# mohican bed layout



## prog54 (Nov 22, 2010)

Newbie going on first trip at Easter.
Thought I would leave the easy learning bits till last (wrong).
Can anyone show me or tell me the layout for the double bed cushioning for a 2002 Mohican.

Regards
Panicking Terry


----------



## peedee (May 10, 2005)

Unfortunately mine is a modified bed but I think the principle is still the same. Facing forward, the left had bed needs to be extended sideways and length ways. The end of the bed should pop out with the push of a button and the flap then folds out to form a platform extension. Both the left and right hand beds can be widened using the pull outs. With all the extension out you fill in using the back of the seats and you may have other bits lurking about as well. 
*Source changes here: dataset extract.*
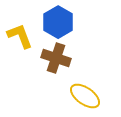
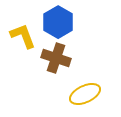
yellow L-shape: moved 3 px right
yellow ellipse: moved 2 px up; rotated 60 degrees counterclockwise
You may find it is more comfortable to make them up as two singles and sleep length ways rather than across the van. 

Hope this works for you 

peedee


----------



## rayrecrok (Nov 21, 2008)

Hi.

Probably this.

Pull out the sliding bed mechanism, (I have some hardboard pegboard cut to the size for all the parts of the bed/seating to put over the slatted area for strength).
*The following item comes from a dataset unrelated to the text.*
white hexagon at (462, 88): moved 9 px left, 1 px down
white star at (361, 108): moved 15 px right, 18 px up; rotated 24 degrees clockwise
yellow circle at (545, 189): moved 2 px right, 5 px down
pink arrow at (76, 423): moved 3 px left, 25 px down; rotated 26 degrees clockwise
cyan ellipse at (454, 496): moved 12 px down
There is a sliding out part on the end of the L shape of the seat which pulls out also to make the bed base larger.

Put on the large seat cushion that makes up the L shape nearest you, pull the smaller seat cushion that makes up the L shape nearest you, fill all the the gaps next to the van wall with the two longest backrest cushions from both side of the van, and the short backrest cushion from the L shape backrest.

For the narrow bed on the opposite side, pull the extension mechanism out at the end of the narrow bed, slide the wide cushion to the end of the pull out, and we have a purpose made cushion to fill in the end where your pillow will be, you should have one of these as well they come with the van..

Clear as mud?...

Takes a couple of min's when you are used to it :wink: ..


----------



## raynipper (Aug 4, 2008)

Terry.
The only time we had a rear dinette/bed where you use the cushions for the bed, we always ended up between the cushions and very uncomfortable. 

I swore I would never have anything less than a permanent bed with a proper mattress.

Good luck.

Ray.


----------



## NigeT (Sep 22, 2010)

We have a rear lounge, first out s said down in between the cushions and uncomfortable, we bought a memory foam topper and use that on the cushions, it's fine.

Seems to be the way to go, get a 2" thick one.

Ours has a sheet sewn round it and we atre now going to zip a top sheet on to make it easy, we roll it up over the cab for storage.


----------



## erneboy (Feb 8, 2007)

I can't remember although we have had two Mohicans. There was a diagram of how to do it in our last one. I do remember it was quite complicated and we found it uncomfortable so we just slept in the singles. Someone will have the diagram and be able to help you I am sure, Alan.


----------



## prog54 (Nov 22, 2010)

Thanks very much gents, all the answers were better that my layout plans so will probably go for the slight extensions but as two singles.

Many thanks again
Terry


----------



## rayrecrok (Nov 21, 2008)

prog54 said:


> Thanks very much gents, all the answers were better that my layout plans so will probably go for the slight extensions but as two singles.
> 
> Many thanks again
> Terry


Hi.

If you go for two singles, you can pull out the bed extension on the L shaped lounge a bit to the end of the small L shaped seat and put the backrest between the big seat part and the van side which will give you a larger single bed..

Or if you are clever you can make all the area one gigantic bed using both sides of the van, we can get us and the two small grandkids in, and the other two up top in the overcab..

Loads of permutations if you experiment..


----------